_Saved data entries:_
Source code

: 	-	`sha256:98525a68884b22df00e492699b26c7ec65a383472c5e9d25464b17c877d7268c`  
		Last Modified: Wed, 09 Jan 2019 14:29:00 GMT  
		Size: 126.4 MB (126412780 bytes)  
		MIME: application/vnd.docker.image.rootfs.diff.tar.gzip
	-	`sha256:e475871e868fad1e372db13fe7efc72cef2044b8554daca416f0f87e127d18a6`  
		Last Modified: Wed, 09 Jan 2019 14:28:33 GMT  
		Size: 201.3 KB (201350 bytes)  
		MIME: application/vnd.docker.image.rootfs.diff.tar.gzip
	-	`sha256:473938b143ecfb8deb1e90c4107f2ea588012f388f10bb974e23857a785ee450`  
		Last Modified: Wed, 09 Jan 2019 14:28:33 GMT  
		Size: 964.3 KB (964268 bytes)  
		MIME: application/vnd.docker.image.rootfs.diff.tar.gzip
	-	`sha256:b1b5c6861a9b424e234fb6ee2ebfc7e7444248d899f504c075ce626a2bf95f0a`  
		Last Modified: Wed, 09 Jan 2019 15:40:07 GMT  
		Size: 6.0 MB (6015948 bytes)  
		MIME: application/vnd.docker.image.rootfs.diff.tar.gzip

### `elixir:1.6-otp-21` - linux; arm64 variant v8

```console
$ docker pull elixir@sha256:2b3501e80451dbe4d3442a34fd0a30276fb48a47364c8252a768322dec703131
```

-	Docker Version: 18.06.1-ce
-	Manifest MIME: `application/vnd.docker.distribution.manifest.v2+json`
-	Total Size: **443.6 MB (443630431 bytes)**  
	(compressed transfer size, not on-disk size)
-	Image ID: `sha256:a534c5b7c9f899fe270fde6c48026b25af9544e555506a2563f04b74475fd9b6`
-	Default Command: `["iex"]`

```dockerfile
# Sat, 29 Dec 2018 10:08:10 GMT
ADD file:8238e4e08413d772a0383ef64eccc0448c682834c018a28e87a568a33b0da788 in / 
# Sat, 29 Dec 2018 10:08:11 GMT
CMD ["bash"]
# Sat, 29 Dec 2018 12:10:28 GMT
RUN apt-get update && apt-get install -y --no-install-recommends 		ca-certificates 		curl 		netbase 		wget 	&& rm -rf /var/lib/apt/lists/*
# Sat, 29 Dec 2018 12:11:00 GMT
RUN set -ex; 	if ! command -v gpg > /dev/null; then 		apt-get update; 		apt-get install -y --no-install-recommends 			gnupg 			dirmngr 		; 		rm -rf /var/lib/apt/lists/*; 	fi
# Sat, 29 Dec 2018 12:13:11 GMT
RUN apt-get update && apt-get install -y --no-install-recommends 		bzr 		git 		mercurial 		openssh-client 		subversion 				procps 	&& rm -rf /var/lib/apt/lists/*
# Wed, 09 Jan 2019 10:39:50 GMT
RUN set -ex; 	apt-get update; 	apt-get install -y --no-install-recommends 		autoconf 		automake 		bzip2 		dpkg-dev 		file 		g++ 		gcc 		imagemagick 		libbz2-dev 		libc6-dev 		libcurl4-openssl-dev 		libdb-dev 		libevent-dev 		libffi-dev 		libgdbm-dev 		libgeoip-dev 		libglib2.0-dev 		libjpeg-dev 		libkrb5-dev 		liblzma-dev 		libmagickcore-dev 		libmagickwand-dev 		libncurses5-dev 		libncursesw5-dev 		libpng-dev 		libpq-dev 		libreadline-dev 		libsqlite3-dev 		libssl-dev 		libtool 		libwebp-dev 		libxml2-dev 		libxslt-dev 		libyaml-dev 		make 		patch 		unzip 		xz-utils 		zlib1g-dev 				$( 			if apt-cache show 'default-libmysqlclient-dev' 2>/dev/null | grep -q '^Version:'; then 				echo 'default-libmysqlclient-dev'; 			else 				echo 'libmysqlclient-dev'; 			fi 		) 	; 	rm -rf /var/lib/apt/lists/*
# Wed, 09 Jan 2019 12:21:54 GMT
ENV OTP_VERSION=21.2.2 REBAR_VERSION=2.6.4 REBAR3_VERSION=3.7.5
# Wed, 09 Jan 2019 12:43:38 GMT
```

_Work instruction:_ Using the records above, gather all lines where the string "elixir" is present.

_Problem solution:_
### `elixir:1.6-otp-21` - linux; arm64 variant v8
$ docker pull elixir@sha256:2b3501e80451dbe4d3442a34fd0a30276fb48a47364c8252a768322dec703131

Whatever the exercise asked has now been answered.